Saved data entries
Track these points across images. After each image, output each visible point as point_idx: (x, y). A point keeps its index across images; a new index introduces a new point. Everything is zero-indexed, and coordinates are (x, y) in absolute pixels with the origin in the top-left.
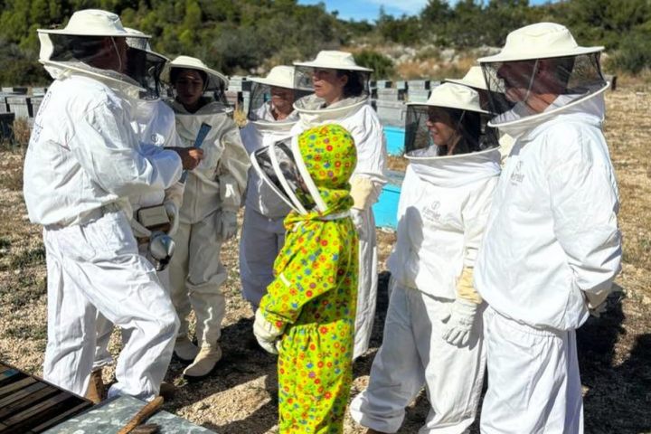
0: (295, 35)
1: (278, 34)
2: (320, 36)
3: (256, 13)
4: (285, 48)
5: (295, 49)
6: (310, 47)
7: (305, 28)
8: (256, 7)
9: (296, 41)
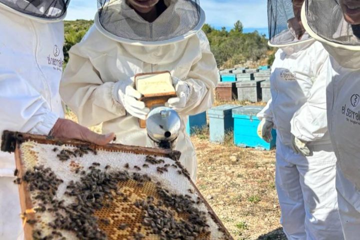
0: (241, 47)
1: (231, 48)
2: (256, 46)
3: (220, 40)
4: (235, 55)
5: (241, 55)
6: (250, 52)
7: (246, 43)
8: (219, 37)
9: (242, 51)
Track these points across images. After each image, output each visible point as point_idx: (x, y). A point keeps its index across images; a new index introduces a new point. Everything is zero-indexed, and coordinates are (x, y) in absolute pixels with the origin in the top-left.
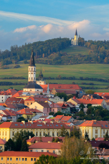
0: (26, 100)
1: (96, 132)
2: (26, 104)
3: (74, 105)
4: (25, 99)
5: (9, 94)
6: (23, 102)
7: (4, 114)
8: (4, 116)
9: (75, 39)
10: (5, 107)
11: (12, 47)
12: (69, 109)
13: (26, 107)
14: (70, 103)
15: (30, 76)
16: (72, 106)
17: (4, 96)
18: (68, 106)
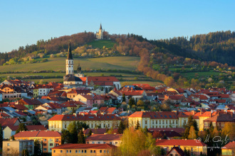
0: (68, 93)
1: (146, 123)
2: (68, 97)
3: (115, 97)
4: (67, 91)
5: (51, 87)
6: (65, 94)
7: (49, 106)
8: (49, 109)
9: (100, 33)
10: (49, 100)
11: (38, 42)
12: (111, 100)
13: (69, 99)
14: (111, 94)
15: (67, 69)
16: (113, 98)
17: (46, 89)
18: (110, 98)
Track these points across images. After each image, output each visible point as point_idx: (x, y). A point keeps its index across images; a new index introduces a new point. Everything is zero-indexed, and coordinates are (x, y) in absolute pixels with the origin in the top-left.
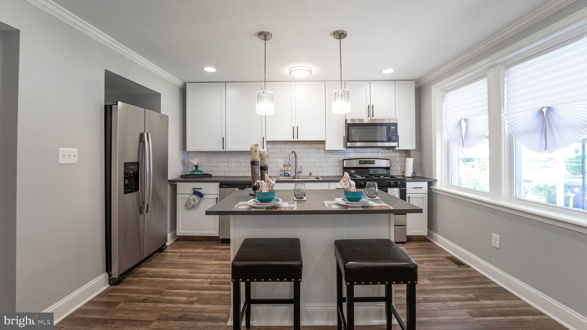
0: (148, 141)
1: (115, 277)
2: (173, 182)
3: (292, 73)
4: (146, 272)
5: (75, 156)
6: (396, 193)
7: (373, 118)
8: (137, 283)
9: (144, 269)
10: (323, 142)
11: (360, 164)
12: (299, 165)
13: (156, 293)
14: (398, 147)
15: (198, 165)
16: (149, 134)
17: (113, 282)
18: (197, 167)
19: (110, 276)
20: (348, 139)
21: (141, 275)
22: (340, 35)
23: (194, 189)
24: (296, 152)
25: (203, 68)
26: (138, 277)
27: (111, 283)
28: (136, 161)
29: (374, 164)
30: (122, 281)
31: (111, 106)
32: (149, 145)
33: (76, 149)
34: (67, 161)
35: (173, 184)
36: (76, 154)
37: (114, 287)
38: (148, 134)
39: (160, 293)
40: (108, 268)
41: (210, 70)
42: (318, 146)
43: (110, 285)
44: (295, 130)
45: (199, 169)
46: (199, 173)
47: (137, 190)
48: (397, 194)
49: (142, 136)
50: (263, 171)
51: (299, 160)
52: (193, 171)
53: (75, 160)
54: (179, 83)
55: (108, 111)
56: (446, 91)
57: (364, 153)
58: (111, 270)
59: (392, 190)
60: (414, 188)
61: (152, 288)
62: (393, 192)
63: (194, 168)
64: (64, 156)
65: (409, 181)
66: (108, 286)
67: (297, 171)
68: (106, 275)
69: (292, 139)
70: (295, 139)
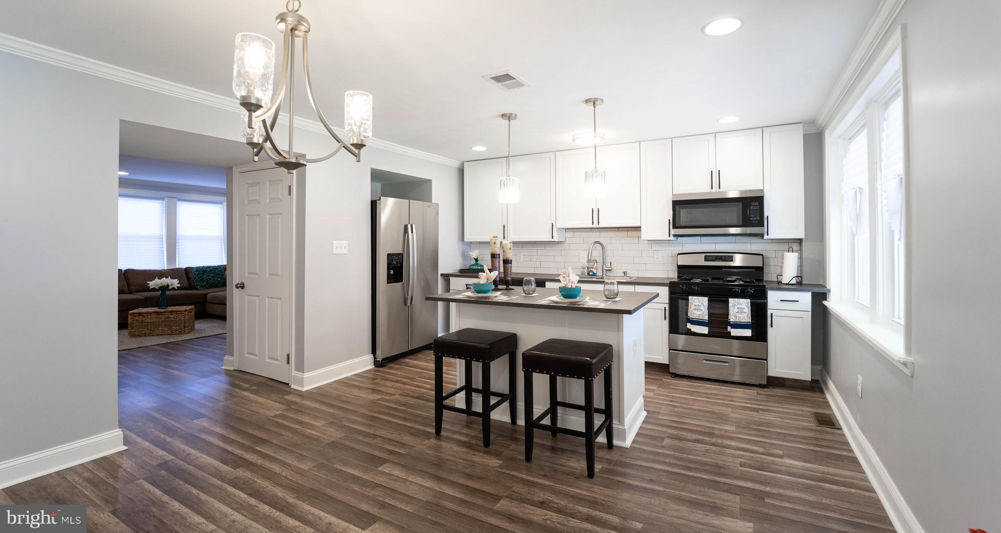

### WHAT NEEDS TO BE DONE
Omitting all pictures, copy the preceding entries without any alteration.

### WORKED SOLUTION
Track these points across images. After each image, output each visible point as point_idx: (x, y). A point keeps its index across images; a new index introduces a new point. Everything is zero-indexed, and coordinates are (x, y) in absolute pixels with the origin in the top-left.
0: (295, 35)
1: (278, 34)
2: (320, 36)
3: (256, 13)
4: (285, 48)
5: (295, 49)
6: (310, 47)
7: (305, 28)
8: (256, 7)
9: (296, 41)
0: (241, 47)
1: (231, 48)
2: (256, 46)
3: (220, 40)
4: (235, 55)
5: (241, 55)
6: (250, 52)
7: (246, 43)
8: (219, 37)
9: (242, 51)
Track these points across images. After each image, output each visible point as point_idx: (x, y). A point keeps its index across images; a new index introduces a new point. Everything is zero-indexed, and coordinates are (x, y) in absolute pixels with the origin in the top-left.
0: (26, 100)
1: (96, 132)
2: (26, 104)
3: (74, 105)
4: (25, 99)
5: (9, 94)
6: (23, 102)
7: (4, 114)
8: (4, 116)
9: (75, 39)
10: (5, 107)
11: (12, 47)
12: (69, 109)
13: (26, 107)
14: (70, 103)
15: (30, 76)
16: (72, 106)
17: (4, 96)
18: (68, 106)
0: (68, 93)
1: (146, 123)
2: (68, 97)
3: (115, 97)
4: (67, 91)
5: (51, 87)
6: (65, 94)
7: (49, 106)
8: (49, 109)
9: (100, 33)
10: (49, 100)
11: (38, 42)
12: (111, 100)
13: (69, 99)
14: (111, 94)
15: (67, 69)
16: (113, 98)
17: (46, 89)
18: (110, 98)
Track these points across images. After each image, output each visible point as point_idx: (x, y). A point keeps its index across images; a new index introduces a new point. Everything is zero-indexed, and coordinates are (x, y) in absolute pixels with the origin in the top-left.
0: (148, 141)
1: (115, 277)
2: (173, 182)
3: (292, 73)
4: (146, 272)
5: (75, 156)
6: (396, 193)
7: (373, 118)
8: (137, 283)
9: (144, 269)
10: (323, 142)
11: (360, 164)
12: (299, 165)
13: (156, 293)
14: (398, 147)
15: (198, 165)
16: (149, 134)
17: (113, 282)
18: (197, 167)
19: (110, 276)
20: (348, 139)
21: (141, 275)
22: (340, 35)
23: (194, 189)
24: (296, 152)
25: (203, 68)
26: (138, 277)
27: (111, 283)
28: (136, 161)
29: (374, 164)
30: (122, 281)
31: (111, 106)
32: (149, 145)
33: (76, 149)
34: (67, 161)
35: (173, 184)
36: (76, 154)
37: (114, 287)
38: (148, 134)
39: (160, 293)
40: (108, 268)
41: (210, 70)
42: (318, 146)
43: (110, 285)
44: (295, 130)
45: (199, 169)
46: (199, 173)
47: (137, 190)
48: (397, 194)
49: (142, 136)
50: (263, 171)
51: (299, 160)
52: (193, 171)
53: (75, 160)
54: (179, 83)
55: (108, 111)
56: (446, 91)
57: (364, 153)
58: (111, 270)
59: (392, 190)
60: (414, 188)
61: (152, 288)
62: (393, 192)
63: (194, 168)
64: (64, 156)
65: (409, 181)
66: (108, 286)
67: (297, 171)
68: (106, 275)
69: (292, 139)
70: (295, 139)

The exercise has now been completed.